▶ [To do]: Reproduce the records word for word, beginning at the start of the records and continuing through the line containing "ajabu na kuongeza kilomita nyingine 1,800".

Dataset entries
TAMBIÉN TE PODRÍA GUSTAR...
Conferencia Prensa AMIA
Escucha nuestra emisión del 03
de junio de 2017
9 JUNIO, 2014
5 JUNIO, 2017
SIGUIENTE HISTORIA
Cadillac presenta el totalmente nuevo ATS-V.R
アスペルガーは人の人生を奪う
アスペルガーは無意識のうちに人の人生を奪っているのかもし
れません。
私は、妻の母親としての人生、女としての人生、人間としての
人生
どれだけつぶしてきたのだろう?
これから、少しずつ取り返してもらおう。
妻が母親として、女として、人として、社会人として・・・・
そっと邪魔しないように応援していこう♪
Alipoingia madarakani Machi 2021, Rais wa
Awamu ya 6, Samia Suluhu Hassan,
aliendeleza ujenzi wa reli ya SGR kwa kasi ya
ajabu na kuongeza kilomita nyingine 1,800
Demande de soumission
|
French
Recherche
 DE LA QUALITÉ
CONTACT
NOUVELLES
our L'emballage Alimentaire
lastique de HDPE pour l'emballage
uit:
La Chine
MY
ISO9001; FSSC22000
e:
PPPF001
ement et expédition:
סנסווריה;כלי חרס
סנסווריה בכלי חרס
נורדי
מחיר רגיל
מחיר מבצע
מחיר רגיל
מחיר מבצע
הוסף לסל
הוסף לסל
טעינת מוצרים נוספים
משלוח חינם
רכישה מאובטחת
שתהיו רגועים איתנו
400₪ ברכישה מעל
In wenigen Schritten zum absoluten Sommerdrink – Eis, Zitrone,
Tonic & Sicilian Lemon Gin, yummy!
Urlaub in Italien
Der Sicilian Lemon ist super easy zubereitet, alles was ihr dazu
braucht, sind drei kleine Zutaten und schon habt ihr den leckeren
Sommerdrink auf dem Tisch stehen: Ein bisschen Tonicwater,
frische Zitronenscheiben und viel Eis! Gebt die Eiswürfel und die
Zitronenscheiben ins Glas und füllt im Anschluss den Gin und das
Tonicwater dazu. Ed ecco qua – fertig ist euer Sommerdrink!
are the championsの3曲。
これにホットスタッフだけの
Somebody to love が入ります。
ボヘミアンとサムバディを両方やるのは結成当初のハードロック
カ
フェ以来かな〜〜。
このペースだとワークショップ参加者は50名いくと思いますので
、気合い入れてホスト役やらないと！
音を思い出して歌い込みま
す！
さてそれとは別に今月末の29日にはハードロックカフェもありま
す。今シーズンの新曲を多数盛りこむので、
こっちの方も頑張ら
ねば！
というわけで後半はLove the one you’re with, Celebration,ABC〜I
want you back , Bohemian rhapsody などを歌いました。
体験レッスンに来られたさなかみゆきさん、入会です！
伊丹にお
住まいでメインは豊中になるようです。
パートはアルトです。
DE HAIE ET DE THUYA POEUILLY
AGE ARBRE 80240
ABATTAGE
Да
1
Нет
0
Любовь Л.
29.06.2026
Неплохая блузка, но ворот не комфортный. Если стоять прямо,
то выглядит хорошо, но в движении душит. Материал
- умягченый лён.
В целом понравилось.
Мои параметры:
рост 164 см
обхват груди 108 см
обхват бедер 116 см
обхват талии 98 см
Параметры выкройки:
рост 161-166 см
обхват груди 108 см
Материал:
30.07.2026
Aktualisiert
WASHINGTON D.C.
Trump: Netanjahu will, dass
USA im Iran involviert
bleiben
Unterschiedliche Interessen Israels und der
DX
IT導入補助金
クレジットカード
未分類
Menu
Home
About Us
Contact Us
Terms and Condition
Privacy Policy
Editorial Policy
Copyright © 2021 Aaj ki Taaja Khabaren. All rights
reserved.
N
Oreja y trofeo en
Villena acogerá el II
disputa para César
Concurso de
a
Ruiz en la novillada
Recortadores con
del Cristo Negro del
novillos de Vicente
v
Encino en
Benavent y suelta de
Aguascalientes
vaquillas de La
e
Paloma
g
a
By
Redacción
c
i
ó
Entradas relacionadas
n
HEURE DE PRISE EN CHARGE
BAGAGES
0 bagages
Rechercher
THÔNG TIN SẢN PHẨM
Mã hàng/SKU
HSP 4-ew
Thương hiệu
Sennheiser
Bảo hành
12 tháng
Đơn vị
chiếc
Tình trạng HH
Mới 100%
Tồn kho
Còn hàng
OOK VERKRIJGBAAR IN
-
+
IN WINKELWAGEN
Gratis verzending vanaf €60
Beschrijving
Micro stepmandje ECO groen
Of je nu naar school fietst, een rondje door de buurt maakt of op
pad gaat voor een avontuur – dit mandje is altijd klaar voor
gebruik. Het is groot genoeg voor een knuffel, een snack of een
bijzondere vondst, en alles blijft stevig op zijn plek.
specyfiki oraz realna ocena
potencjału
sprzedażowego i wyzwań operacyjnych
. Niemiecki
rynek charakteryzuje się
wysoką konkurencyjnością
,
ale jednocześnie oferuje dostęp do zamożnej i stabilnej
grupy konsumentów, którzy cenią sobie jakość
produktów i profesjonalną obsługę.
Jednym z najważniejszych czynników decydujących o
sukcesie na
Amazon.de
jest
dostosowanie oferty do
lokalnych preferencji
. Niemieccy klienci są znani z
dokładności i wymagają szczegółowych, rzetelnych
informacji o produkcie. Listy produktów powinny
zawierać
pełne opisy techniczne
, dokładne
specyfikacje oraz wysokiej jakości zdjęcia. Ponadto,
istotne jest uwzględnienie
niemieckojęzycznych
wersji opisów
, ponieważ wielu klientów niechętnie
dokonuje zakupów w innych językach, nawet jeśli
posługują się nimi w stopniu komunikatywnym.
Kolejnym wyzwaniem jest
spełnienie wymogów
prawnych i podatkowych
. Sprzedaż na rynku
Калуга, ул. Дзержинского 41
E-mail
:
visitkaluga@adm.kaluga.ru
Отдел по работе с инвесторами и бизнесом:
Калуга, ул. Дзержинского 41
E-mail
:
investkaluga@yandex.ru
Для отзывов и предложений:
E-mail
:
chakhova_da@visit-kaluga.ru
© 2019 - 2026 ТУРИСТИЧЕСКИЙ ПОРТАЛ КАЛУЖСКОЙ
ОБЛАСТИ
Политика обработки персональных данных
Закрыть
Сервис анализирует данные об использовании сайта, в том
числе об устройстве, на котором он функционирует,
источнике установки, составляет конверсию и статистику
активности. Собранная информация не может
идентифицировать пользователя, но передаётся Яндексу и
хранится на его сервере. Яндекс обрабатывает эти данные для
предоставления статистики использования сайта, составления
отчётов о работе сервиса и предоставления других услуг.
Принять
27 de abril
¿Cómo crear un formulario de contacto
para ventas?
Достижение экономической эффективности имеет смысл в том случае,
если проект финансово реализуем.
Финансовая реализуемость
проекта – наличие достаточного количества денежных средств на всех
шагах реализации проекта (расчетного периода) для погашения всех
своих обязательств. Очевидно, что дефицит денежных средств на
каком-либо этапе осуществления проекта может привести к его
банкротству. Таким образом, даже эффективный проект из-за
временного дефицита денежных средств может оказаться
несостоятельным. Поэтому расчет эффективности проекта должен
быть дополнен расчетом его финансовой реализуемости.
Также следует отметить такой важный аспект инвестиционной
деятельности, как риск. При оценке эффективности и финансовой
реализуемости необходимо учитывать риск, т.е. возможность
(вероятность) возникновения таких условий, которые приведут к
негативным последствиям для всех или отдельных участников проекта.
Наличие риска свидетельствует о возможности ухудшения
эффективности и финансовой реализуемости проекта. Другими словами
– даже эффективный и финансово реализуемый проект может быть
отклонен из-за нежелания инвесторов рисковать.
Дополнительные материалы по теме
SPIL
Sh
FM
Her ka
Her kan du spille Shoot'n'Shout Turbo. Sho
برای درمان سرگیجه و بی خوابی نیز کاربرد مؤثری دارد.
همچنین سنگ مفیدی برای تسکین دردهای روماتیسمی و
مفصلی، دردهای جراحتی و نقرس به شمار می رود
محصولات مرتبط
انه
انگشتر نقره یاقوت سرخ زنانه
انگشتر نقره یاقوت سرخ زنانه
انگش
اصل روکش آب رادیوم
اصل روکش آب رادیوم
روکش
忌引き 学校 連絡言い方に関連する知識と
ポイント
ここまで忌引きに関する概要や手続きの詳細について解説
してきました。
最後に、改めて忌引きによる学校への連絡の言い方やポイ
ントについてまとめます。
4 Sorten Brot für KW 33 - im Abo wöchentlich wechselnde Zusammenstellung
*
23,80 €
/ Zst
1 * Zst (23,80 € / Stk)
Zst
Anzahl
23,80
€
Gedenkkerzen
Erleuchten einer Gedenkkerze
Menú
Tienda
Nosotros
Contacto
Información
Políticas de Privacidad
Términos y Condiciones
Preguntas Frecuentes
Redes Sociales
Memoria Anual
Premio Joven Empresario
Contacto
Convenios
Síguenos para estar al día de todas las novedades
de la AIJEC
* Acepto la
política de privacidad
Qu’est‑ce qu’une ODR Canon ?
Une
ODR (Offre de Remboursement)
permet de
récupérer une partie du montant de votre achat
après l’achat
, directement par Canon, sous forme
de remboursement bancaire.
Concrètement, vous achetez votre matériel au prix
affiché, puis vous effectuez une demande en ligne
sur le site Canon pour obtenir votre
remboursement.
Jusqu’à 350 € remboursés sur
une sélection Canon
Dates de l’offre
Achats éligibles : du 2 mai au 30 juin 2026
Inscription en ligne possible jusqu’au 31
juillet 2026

▶ [Answer for the task]:
TAMBIÉN TE PODRÍA GUSTAR...
Conferencia Prensa AMIA
Escucha nuestra emisión del 03
de junio de 2017
9 JUNIO, 2014
5 JUNIO, 2017
SIGUIENTE HISTORIA
Cadillac presenta el totalmente nuevo ATS-V.R
アスペルガーは人の人生を奪う
アスペルガーは無意識のうちに人の人生を奪っているのかもし
れません。
私は、妻の母親としての人生、女としての人生、人間としての
人生
どれだけつぶしてきたのだろう?
これから、少しずつ取り返してもらおう。
妻が母親として、女として、人として、社会人として・・・・
そっと邪魔しないように応援していこう♪
Alipoingia madarakani Machi 2021, Rais wa
Awamu ya 6, Samia Suluhu Hassan,
aliendeleza ujenzi wa reli ya SGR kwa kasi ya
ajabu na kuongeza kilomita nyingine 1,800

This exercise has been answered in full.